Fred Dhu

Personal information
- Full name: Frederick William James Dhu
- Born: 18 January 1916 Maclean, New South Wales, Australia
- Died: 24 May 1996 (aged 80) Sydney, New South Wales, Australia

Playing information
- Position: Centre
Club
| Years | Team | Pld | T | G | FG | P |
| 1936–45 | North Sydney | 76 | 41 | 0 | 0 | 123 |
Representative
| Years | Team | Pld | T | G | FG | P |
| 1938 | New South Wales | 2 | 3 | 0 | 0 | 9 |
- Source:

= Fred Dhu =

Australian rugby league footballer

Fred Dhu (1916–1996) was an Australian rugby league footballer who played in the 1930s and 1940s. He played in the NSWRFL premiership for North Sydney as a centre.

==Playing career==
Dhu began his first grade career in 1936 and played 10 seasons with Norths.

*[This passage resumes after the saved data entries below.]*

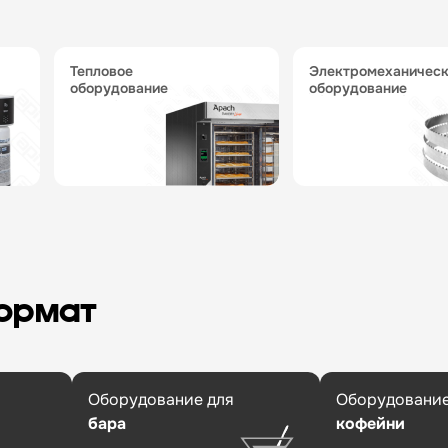
тепловое
электромеханическое
оборудование
оборудование
формат
Оборудование для
Оборудование
бара
кофейни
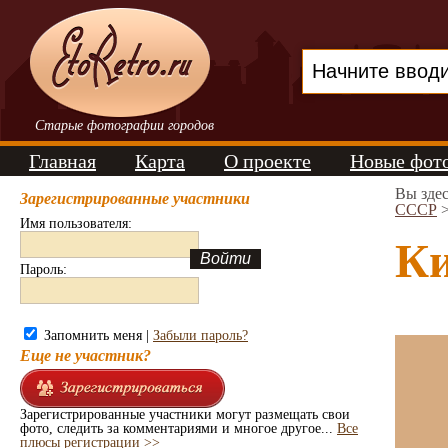
Старые фотографии городов
Главная
Карта
О проекте
Новые фот
Вы зде
Зарегистрированные участники
СССР
Имя пользователя:
Ки
Пароль:
Запомнить меня |
Забыли пароль?
Еще не участник?
Зарегистрированные участники могут размещать свои
фото, следить за комментариями и многое другое...
Все
плюсы регистрации >>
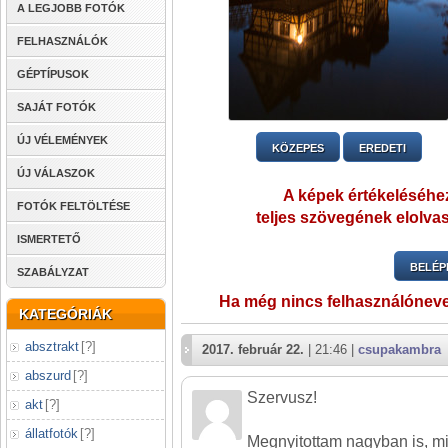
A LEGJOBB FOTÓK
FELHASZNÁLÓK
GÉPTÍPUSOK
SAJÁT FOTÓK
ÚJ VÉLEMÉNYEK
KÖZEPES
EREDETI
ÚJ VÁLASZOK
A képek értékeléséhez
FOTÓK FELTÖLTÉSE
teljes szövegének elolvas
ISMERTETŐ
BELÉP
SZABÁLYZAT
Ha még nincs felhasználónev
KATEGÓRIÁK
absztrakt
[
?
]
2017. február 22.
| 21:46 |
csupakambra
abszurd
[
?
]
Szervusz!
akt
[
?
]
állatfotók
[
?
]
Megnyitottam nagyban is, miv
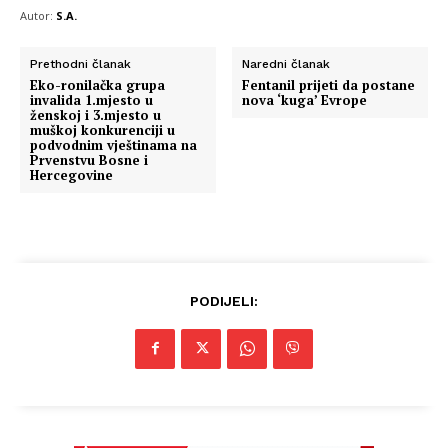
Autor:
S.A.
Prethodni članak
Naredni članak
Eko-ronilačka grupa
Fentanil prijeti da postane
invalida 1.mjesto u
nova ‘kuga’ Evrope
ženskoj i 3.mjesto u
muškoj konkurenciji u
podvodnim vještinama na
Prvenstvu Bosne i
Hercegovine
PODIJELI:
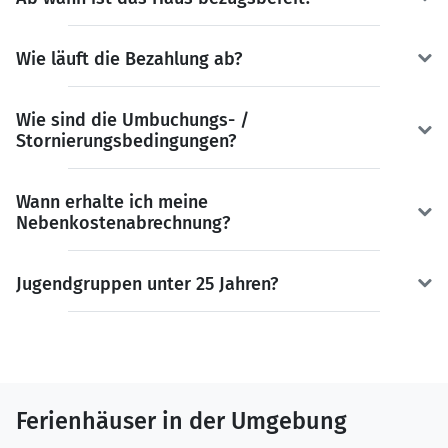
Wie läuft die Bezahlung ab?
Wie sind die Umbuchungs- /
Stornierungsbedingungen?
Wann erhalte ich meine
Nebenkostenabrechnung?
Jugendgruppen unter 25 Jahren?
Ferienhäuser in der Umgebung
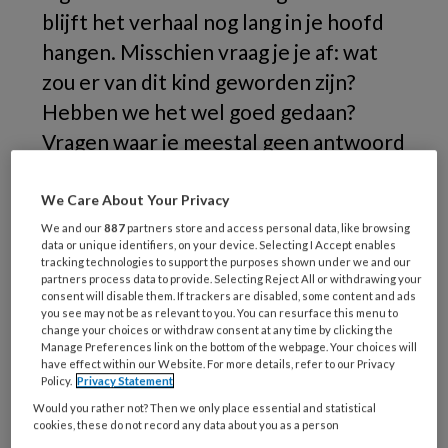
blijft het verhaal nog lang in je hoofd
hangen. Misschien vraag je je af: wat
zou er van dit kind geworden zijn?
Hebben we het wel goed gedaan?
Vragen waar je meestal geen antwoord
op krijgt. Deze serie gaat over dat
soort kinderen. In dit nummer: het
We Care About Your Privacy
verhaal van Fareed (niet zijn echte
We and our
887
partners store and access personal data, like browsing
data or unique identifiers, on your device. Selecting I Accept enables
naam).
tracking technologies to support the purposes shown under we and our
partners process data to provide. Selecting Reject All or withdrawing your
consent will disable them. If trackers are disabled, some content and ads
you see may not be as relevant to you. You can resurface this menu to
Over
change your choices or withdraw consent at any time by clicking the
Manage Preferences link on the bottom of the webpage. Your choices will
have effect within our Website. For more details, refer to our Privacy
Policy.
Privacy Statement
Would you rather not? Then we only place essential and statistical
REGISTREREN
cookies, these do not record any data about you as a person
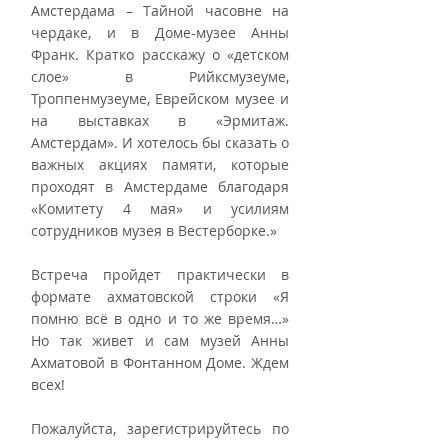
Амстердама – Тайной часовне на 
чердаке, и в Доме-музее Анны 
Франк. Кратко расскажу о «детском 
слое» в Рийксмузеуме, 
Троппенмузеуме, Еврейском музее и 
на выставках в «Эрмитаж. 
Амстердам». И хотелось бы сказать о 
важных акциях памяти, которые 
проходят в Амстердаме благодаря 
«Комитету 4 мая» и усилиям 
сотрудников музея в Вестерборке.»
Встреча пройдет практически в 
формате ахматовской строки «Я 
помню всё в одно и то же время…» 
Но так живет и сам музей Анны 
Ахматовой в Фонтанном Доме. Ждем 
всех!
Пожалуйста, зарегистрируйтесь по 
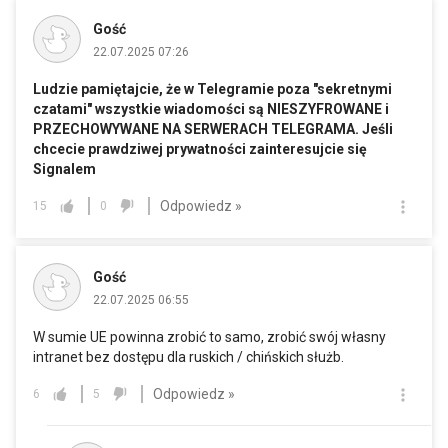
Gość
22.07.2025 07:26
Ludzie pamiętajcie, że w Telegramie poza "sekretnymi
czatami" wszystkie wiadomości są NIESZYFROWANE i
PRZECHOWYWANE NA SERWERACH TELEGRAMA. Jeśli
chcecie prawdziwej prywatności zainteresujcie się
Signalem
Odpowiedz »
15
0
Gość
22.07.2025 06:55
W sumie UE powinna zrobić to samo, zrobić swój własny
intranet bez dostępu dla ruskich / chińskich służb.
Odpowiedz »
6
5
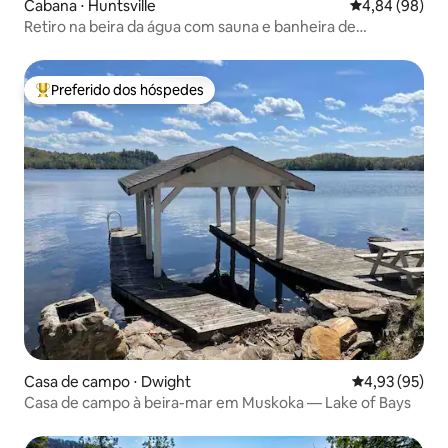
Cabana ⋅ Huntsville
4,84 de uma av
4,84 (98)
Retiro na beira da água com sauna e banheira de
hidromassagem
Preferido dos hóspedes
Entre os melhores preferidos dos hóspedes
Casa de campo ⋅ Dwight
4,93 de uma a
4,93 (95)
Casa de campo à beira-mar em Muskoka — Lake of Bays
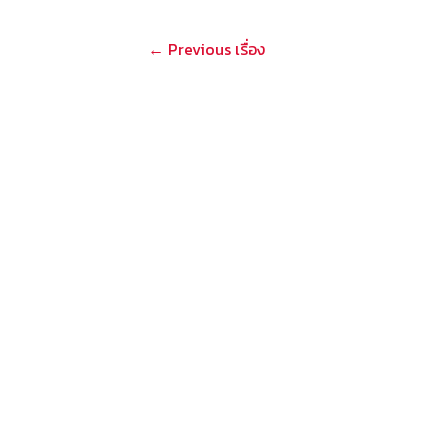
แนะแนว
←
Previous เรื่อง
เรื่อง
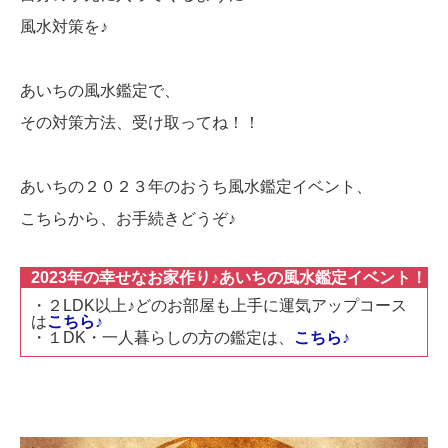
風水対策を♪
あいちの風水鑑定で、
その対策方法、受け取ってね！！
あいちの２０２３年のおうち風水鑑定イベント、
こちらから、お手続きどうぞ♪
2023年の幸せなお家作り♪あいちの風水鑑定イベント！
・２LDK以上♪どのお部屋も上手に運気アップコース
は
こちら♪
・１DK・一人暮らしの方の鑑定は、
こちら♪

His brother Herb also played for Norths between 1938 and 1942. Dhu missed out on playing in the 1943 grand final against Newtown which would turn out to be North Sydney's last ever grand final appearance before exiting the competition in 1999. Dhu also played 3 games for New South Wales in 1938. He retired at the end of the 1945 season.